When surveying the contemporary silver pieces, it’s fairly obvious that social commentary is the lingua franca of New York’s creative class. Some of the pieces, like those of the Boyms and Jones, are witty, while others are freighted with darker truths. For example, one of the oldest objects on display is a seventeenth-century memorial spoon (Fig. 7). Distributing specially inscribed memorial spoons to pallbearers at a funeral was an old Dutch custom that spread to New York City and throughout the Hudson Valley. Sheila Bridges, in her other creative contribution to the show, conceived a mourning spoon of her own, which she titled Tarnish (Fig. 8). It memorializes the many African slaves transported to South America, the chief source of silver in colonial times, to serve as forced labor in mines. Fabricated by the silversmith Susan Kay Walker with a CAD design by Woody Tony, the spoon features two images made famous by British abolitionists. The handle is laser engraved with the historical plan of a 1788 slave ship that illustrates the hellish efficiency of stowing captured Africans like cargo; the back of the spoon’s bowl portrays a crouching slave with the words: “Am I not a man and a brother?”
Another historic work that prompted acerbic commentary is a silver presentation tray made in 1904 by Tiffany & Co. to celebrate the opening of New York’s first subway line; a fabulous work elaborately engraved, chased, and cast with excavation tools and images of the activities involved in its construction (Fig. 9). In response, the digital designer and metalsmith Michael Gayk forged a silver-plated and engraved silicone bronze tray as an ironic commemoration of the installation of roughly seventeen thousand surveillance cameras along the streets of Manhattan (Fig. 10).
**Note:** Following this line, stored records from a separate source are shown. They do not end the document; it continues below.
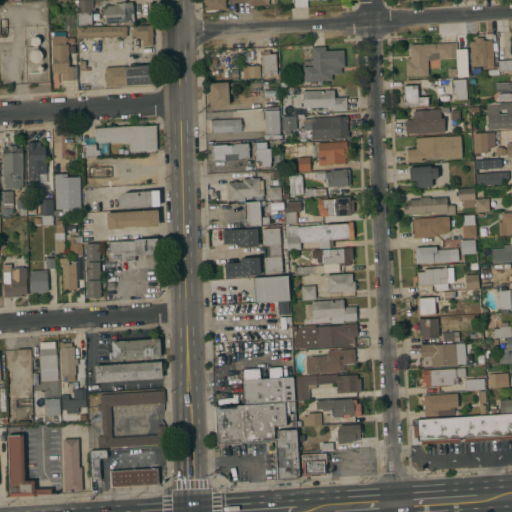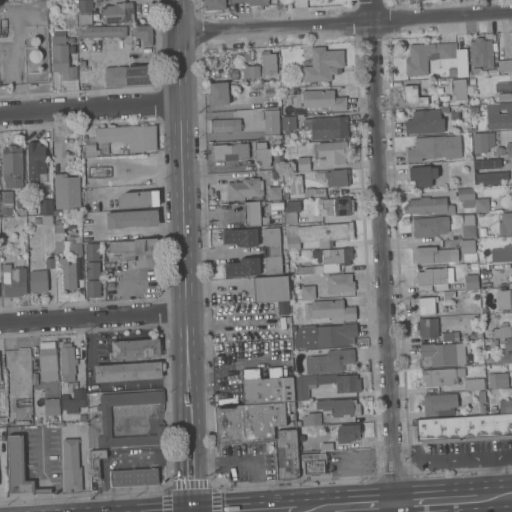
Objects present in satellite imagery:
building: (246, 1)
building: (253, 1)
building: (300, 3)
building: (213, 4)
building: (214, 5)
road: (353, 5)
road: (370, 5)
road: (387, 5)
road: (349, 6)
road: (386, 6)
road: (197, 9)
building: (82, 11)
building: (84, 12)
building: (117, 12)
building: (118, 12)
road: (385, 20)
road: (345, 22)
building: (100, 31)
building: (141, 31)
building: (102, 32)
building: (143, 34)
storage tank: (34, 40)
building: (34, 40)
building: (511, 41)
building: (480, 52)
building: (481, 52)
storage tank: (35, 55)
building: (35, 55)
road: (109, 55)
building: (431, 55)
building: (425, 56)
building: (60, 57)
building: (62, 58)
building: (268, 63)
building: (268, 64)
building: (322, 64)
building: (323, 64)
building: (459, 64)
building: (505, 64)
building: (462, 70)
building: (250, 71)
building: (253, 71)
building: (492, 72)
building: (235, 74)
building: (126, 75)
building: (128, 75)
building: (472, 81)
building: (511, 81)
building: (503, 86)
building: (458, 89)
building: (459, 89)
building: (217, 93)
building: (218, 93)
building: (412, 96)
building: (413, 96)
building: (504, 96)
building: (323, 99)
building: (322, 100)
building: (245, 106)
road: (90, 108)
building: (455, 114)
building: (498, 115)
building: (499, 115)
building: (426, 121)
building: (425, 122)
building: (288, 123)
building: (289, 123)
building: (270, 124)
building: (270, 124)
building: (224, 125)
building: (225, 125)
building: (328, 127)
building: (329, 127)
building: (128, 136)
building: (129, 136)
building: (485, 141)
building: (490, 143)
building: (61, 146)
building: (435, 147)
building: (435, 147)
building: (120, 149)
building: (88, 150)
building: (90, 150)
building: (504, 150)
building: (229, 151)
building: (230, 151)
building: (331, 152)
building: (261, 153)
building: (330, 153)
building: (262, 154)
building: (35, 161)
building: (35, 161)
building: (303, 163)
building: (486, 163)
building: (487, 163)
building: (12, 166)
building: (12, 166)
building: (421, 175)
building: (422, 175)
building: (490, 177)
building: (490, 177)
building: (335, 178)
building: (337, 178)
building: (294, 183)
building: (295, 184)
building: (242, 188)
building: (244, 188)
building: (319, 191)
building: (68, 192)
building: (273, 192)
building: (511, 192)
building: (274, 193)
building: (510, 193)
building: (66, 194)
building: (465, 196)
building: (466, 197)
building: (137, 199)
building: (138, 199)
building: (7, 201)
building: (5, 202)
road: (183, 204)
building: (482, 204)
building: (333, 205)
building: (426, 205)
building: (429, 205)
building: (481, 205)
building: (45, 206)
building: (46, 206)
building: (334, 207)
building: (290, 211)
building: (292, 211)
building: (23, 212)
building: (252, 213)
building: (254, 215)
building: (132, 218)
building: (131, 219)
building: (47, 220)
building: (505, 222)
building: (505, 223)
building: (212, 225)
building: (429, 226)
building: (430, 226)
building: (468, 226)
building: (316, 234)
building: (318, 234)
building: (269, 236)
building: (59, 237)
building: (239, 237)
building: (241, 237)
building: (74, 246)
building: (120, 246)
building: (144, 246)
building: (466, 246)
building: (467, 246)
building: (134, 247)
building: (272, 250)
building: (92, 251)
building: (435, 254)
building: (501, 254)
building: (502, 254)
road: (382, 255)
building: (435, 255)
building: (336, 256)
building: (334, 258)
building: (50, 263)
building: (271, 264)
building: (473, 265)
building: (241, 267)
building: (243, 267)
building: (91, 270)
building: (92, 270)
building: (305, 270)
building: (68, 274)
building: (68, 277)
building: (436, 277)
building: (434, 278)
building: (13, 281)
building: (37, 281)
building: (38, 281)
building: (470, 281)
building: (471, 281)
building: (14, 282)
building: (339, 282)
building: (339, 282)
building: (93, 288)
building: (272, 291)
building: (307, 292)
building: (308, 292)
building: (456, 293)
building: (505, 298)
building: (505, 299)
road: (400, 303)
building: (426, 305)
building: (426, 305)
building: (484, 309)
building: (330, 310)
building: (332, 310)
road: (93, 316)
building: (427, 328)
building: (427, 328)
building: (502, 331)
building: (479, 334)
building: (324, 335)
building: (323, 336)
building: (449, 336)
building: (450, 336)
building: (135, 348)
building: (134, 349)
building: (506, 351)
building: (506, 351)
building: (443, 352)
building: (443, 353)
building: (480, 359)
building: (47, 360)
building: (48, 360)
building: (329, 360)
building: (66, 361)
building: (67, 361)
building: (329, 361)
building: (126, 371)
building: (127, 371)
building: (274, 372)
building: (250, 374)
building: (439, 376)
building: (441, 376)
building: (498, 379)
building: (497, 380)
building: (324, 384)
building: (326, 384)
building: (474, 384)
road: (104, 387)
building: (268, 391)
building: (74, 401)
building: (481, 401)
petroleum well: (24, 402)
building: (438, 403)
building: (438, 403)
building: (505, 404)
building: (505, 405)
building: (51, 406)
building: (51, 406)
building: (339, 407)
building: (340, 407)
building: (254, 409)
building: (493, 409)
building: (83, 417)
road: (153, 418)
building: (2, 419)
building: (125, 419)
building: (128, 419)
building: (311, 419)
building: (298, 423)
building: (463, 427)
road: (75, 428)
building: (463, 429)
building: (260, 431)
building: (347, 432)
building: (347, 432)
building: (326, 446)
building: (285, 454)
road: (451, 459)
road: (192, 460)
road: (250, 460)
road: (124, 462)
building: (70, 464)
building: (312, 464)
building: (313, 464)
building: (71, 465)
building: (16, 468)
building: (17, 468)
building: (95, 469)
road: (1, 472)
building: (133, 477)
building: (134, 477)
road: (490, 477)
road: (190, 485)
building: (43, 491)
road: (453, 500)
road: (43, 503)
road: (483, 505)
road: (333, 507)
road: (286, 511)
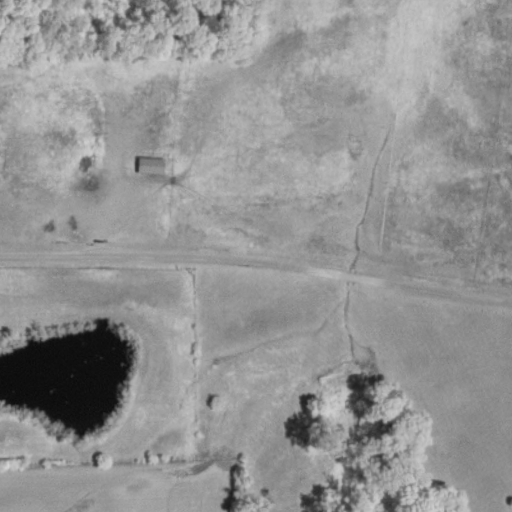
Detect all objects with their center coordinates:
road: (257, 264)
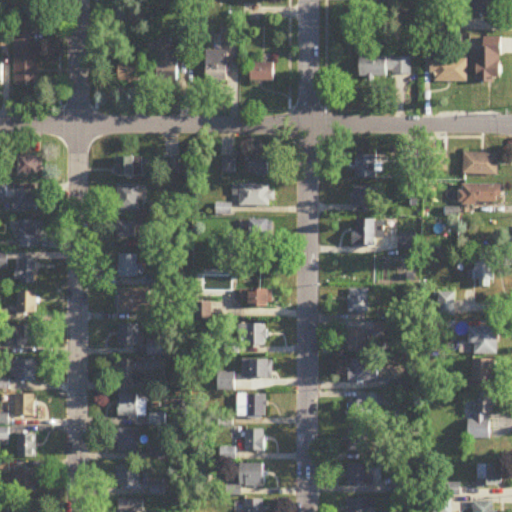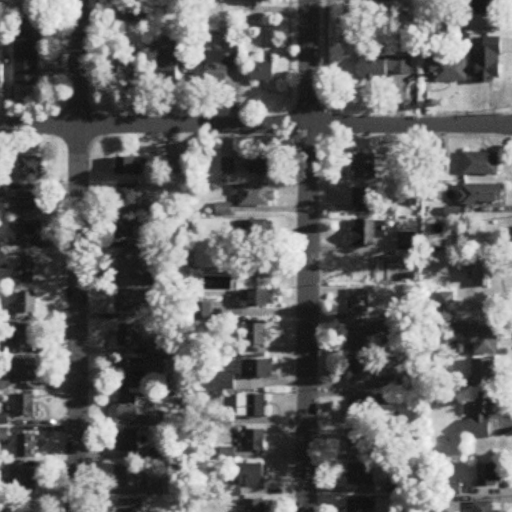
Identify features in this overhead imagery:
building: (483, 7)
building: (138, 14)
building: (430, 45)
building: (26, 57)
building: (491, 63)
building: (217, 67)
building: (385, 67)
building: (168, 70)
building: (448, 70)
building: (129, 73)
building: (262, 73)
building: (1, 76)
road: (76, 104)
road: (305, 106)
road: (255, 127)
building: (481, 165)
building: (31, 166)
building: (228, 166)
building: (260, 166)
building: (134, 167)
building: (366, 168)
building: (254, 195)
building: (480, 195)
building: (128, 198)
building: (366, 200)
building: (25, 202)
building: (261, 229)
building: (128, 230)
building: (369, 233)
building: (31, 235)
road: (77, 256)
road: (306, 256)
building: (128, 266)
building: (28, 273)
building: (485, 273)
building: (255, 298)
building: (134, 301)
building: (358, 301)
building: (28, 304)
building: (252, 334)
building: (21, 337)
building: (128, 337)
building: (484, 340)
building: (357, 342)
building: (154, 348)
building: (257, 369)
building: (23, 371)
building: (362, 371)
building: (483, 371)
building: (137, 372)
building: (251, 406)
building: (25, 407)
building: (130, 407)
building: (356, 412)
building: (482, 417)
building: (157, 420)
building: (357, 440)
building: (255, 441)
building: (127, 442)
building: (26, 447)
building: (252, 476)
building: (358, 476)
building: (489, 476)
building: (127, 478)
building: (24, 486)
building: (130, 506)
building: (254, 506)
building: (360, 506)
building: (485, 507)
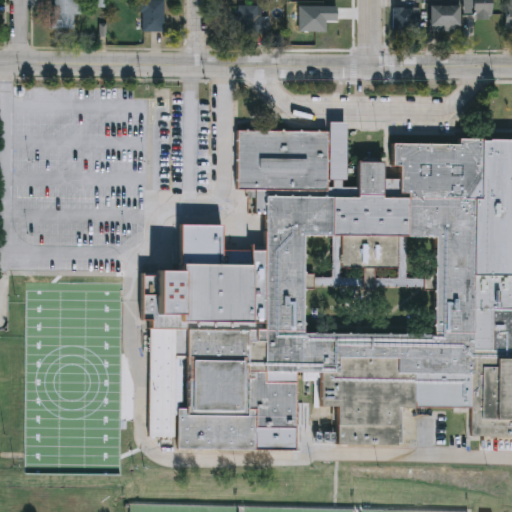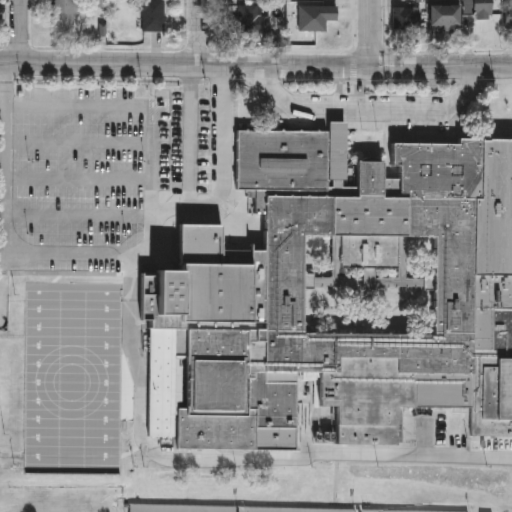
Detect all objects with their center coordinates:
building: (307, 6)
building: (482, 9)
building: (483, 10)
building: (508, 13)
building: (64, 14)
building: (508, 14)
building: (64, 15)
building: (153, 16)
building: (153, 17)
building: (443, 17)
building: (248, 20)
building: (405, 20)
building: (444, 20)
building: (407, 22)
building: (248, 23)
road: (23, 32)
road: (197, 33)
road: (372, 33)
road: (185, 65)
road: (426, 67)
road: (496, 67)
road: (466, 91)
road: (341, 109)
road: (190, 137)
road: (4, 220)
building: (46, 260)
building: (78, 260)
building: (109, 261)
building: (30, 289)
building: (58, 289)
building: (85, 290)
building: (112, 290)
building: (338, 296)
building: (343, 299)
road: (141, 414)
park: (181, 508)
park: (295, 509)
park: (408, 510)
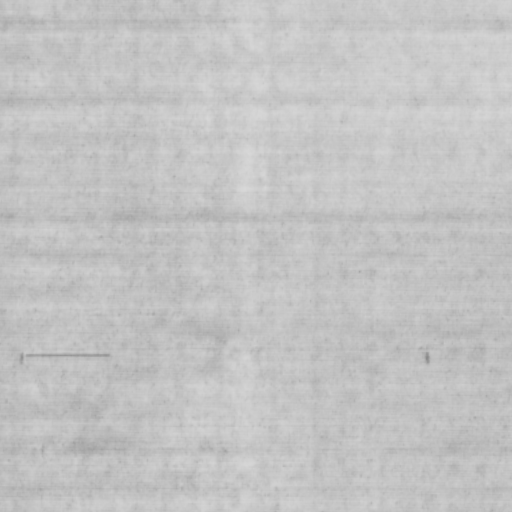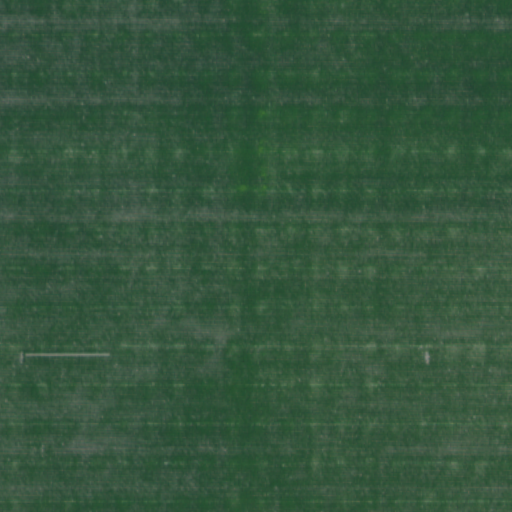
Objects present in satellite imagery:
crop: (256, 256)
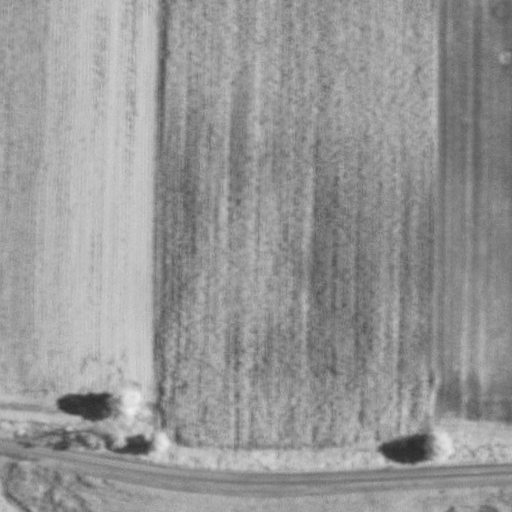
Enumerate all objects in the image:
road: (254, 479)
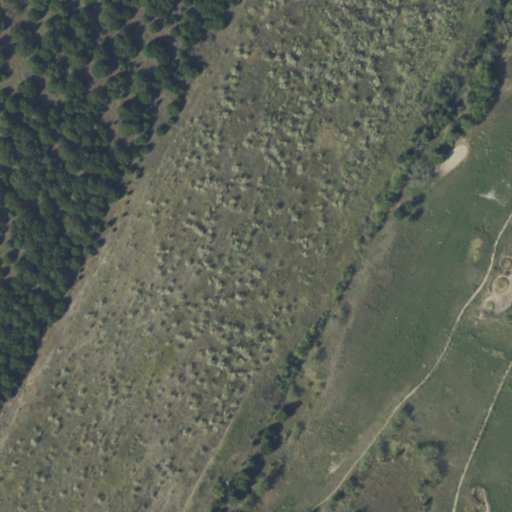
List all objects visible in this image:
park: (407, 332)
road: (427, 373)
road: (478, 434)
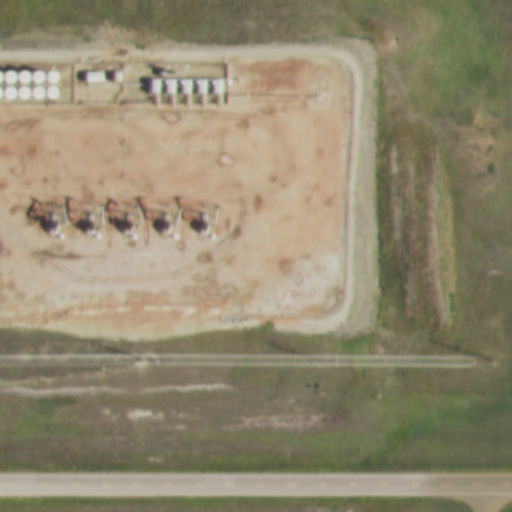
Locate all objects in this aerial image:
road: (256, 488)
road: (487, 497)
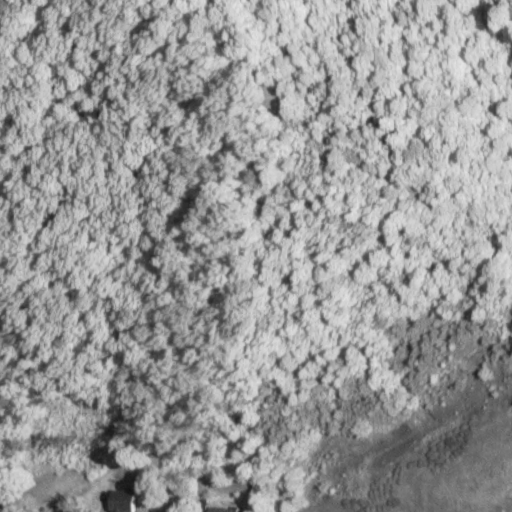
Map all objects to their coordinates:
building: (3, 500)
building: (121, 501)
building: (221, 508)
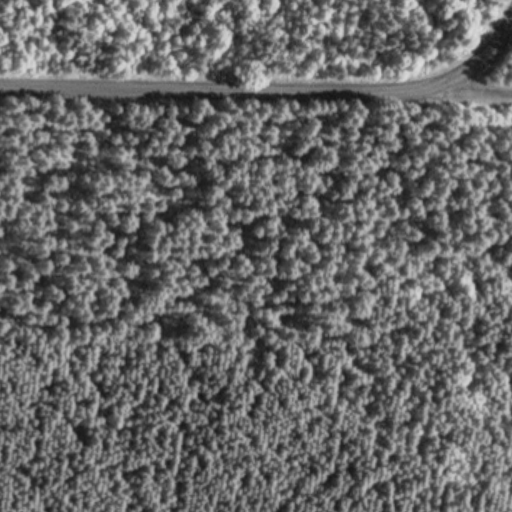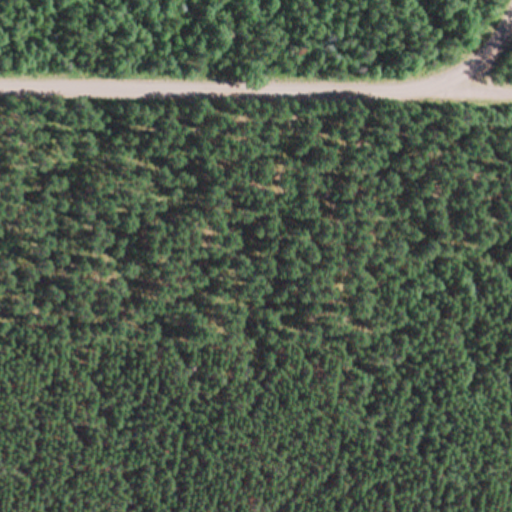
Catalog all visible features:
park: (242, 39)
road: (488, 84)
road: (267, 95)
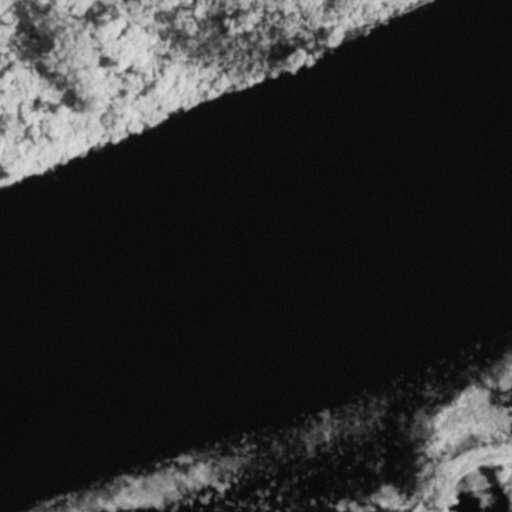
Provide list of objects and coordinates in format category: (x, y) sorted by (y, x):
river: (256, 273)
road: (469, 482)
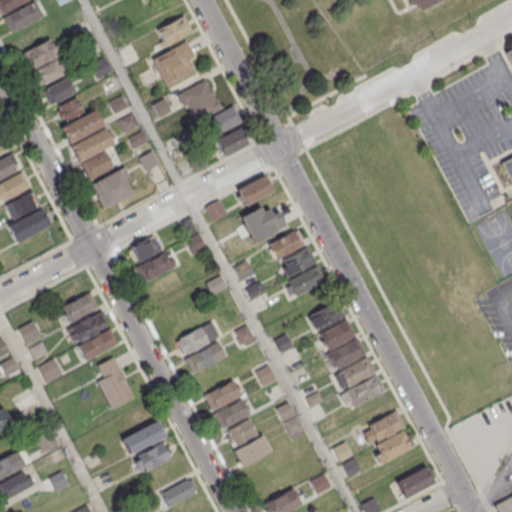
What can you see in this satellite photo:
building: (420, 2)
building: (419, 3)
building: (8, 4)
building: (10, 4)
building: (22, 15)
building: (22, 16)
building: (173, 29)
building: (174, 29)
park: (297, 48)
building: (38, 52)
building: (43, 62)
building: (174, 63)
building: (174, 65)
building: (47, 71)
road: (509, 89)
building: (55, 90)
building: (198, 100)
building: (70, 107)
building: (206, 109)
building: (80, 125)
building: (80, 130)
building: (508, 141)
road: (450, 142)
building: (90, 143)
building: (231, 143)
road: (255, 157)
building: (96, 165)
building: (5, 166)
building: (10, 179)
building: (10, 186)
building: (110, 187)
building: (110, 189)
building: (253, 191)
building: (22, 204)
building: (215, 210)
building: (25, 216)
building: (263, 223)
building: (28, 224)
park: (498, 240)
building: (194, 242)
building: (290, 252)
road: (221, 254)
road: (336, 256)
building: (150, 259)
building: (242, 269)
building: (304, 280)
building: (214, 284)
road: (115, 294)
road: (108, 307)
building: (77, 308)
building: (323, 315)
building: (27, 332)
building: (244, 334)
building: (90, 337)
building: (196, 337)
building: (282, 341)
building: (2, 348)
building: (204, 357)
building: (349, 364)
building: (264, 374)
building: (112, 382)
road: (505, 400)
building: (226, 403)
road: (52, 413)
building: (289, 419)
building: (3, 421)
building: (472, 425)
building: (387, 436)
building: (142, 437)
building: (245, 441)
building: (150, 456)
building: (413, 481)
building: (13, 486)
building: (176, 492)
road: (437, 500)
building: (282, 503)
building: (369, 506)
building: (450, 511)
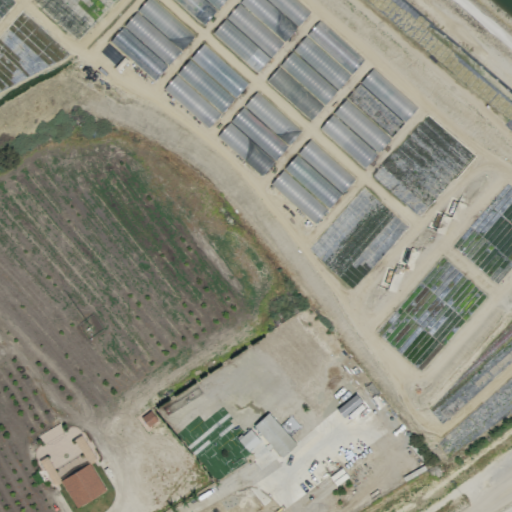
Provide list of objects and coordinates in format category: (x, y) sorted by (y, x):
building: (214, 3)
building: (197, 9)
building: (290, 10)
road: (11, 13)
building: (253, 31)
building: (151, 38)
building: (334, 47)
building: (314, 70)
building: (211, 78)
road: (419, 79)
building: (293, 94)
building: (387, 95)
building: (190, 100)
building: (374, 110)
building: (354, 133)
road: (335, 151)
building: (325, 166)
building: (311, 181)
building: (298, 196)
road: (292, 231)
building: (273, 433)
building: (274, 434)
building: (248, 439)
building: (256, 448)
building: (74, 481)
road: (133, 501)
road: (498, 503)
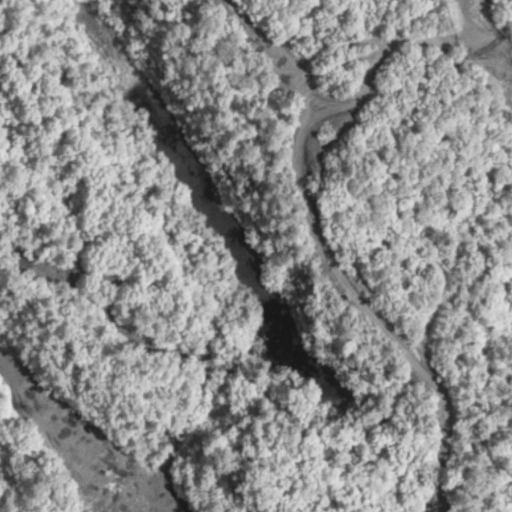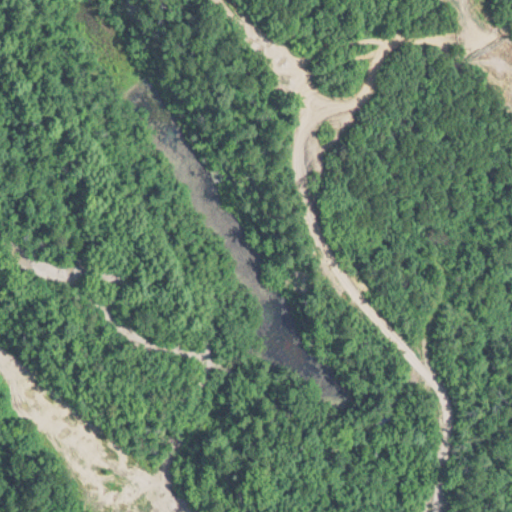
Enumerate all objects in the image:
road: (93, 435)
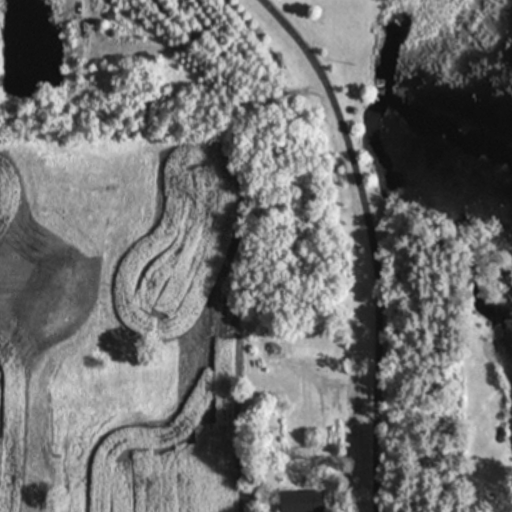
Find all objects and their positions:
road: (372, 242)
building: (307, 501)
Oh, how times have changed!
Perhaps the work that best exemplifies not only the triumphant skill of New York’s contemporary craftsmen but also their bonhomie is one by the Brooklyn-based metalsmith Brian Weissman. Impressed by the ebullient ornament on a late nineteenth-century Tiffany loving cup—a bygone vessel once given as a gift to an individual or group for shared imbibing—Weissman fashioned a similarly shaped object out of a dizzying array of dry macaroni pieces, which he formed in wax and cast in bronze before silver plating (Figs. 11, 12). He calls it a “pasta-loving cup.” What newfangled dining implement could be more New York than that?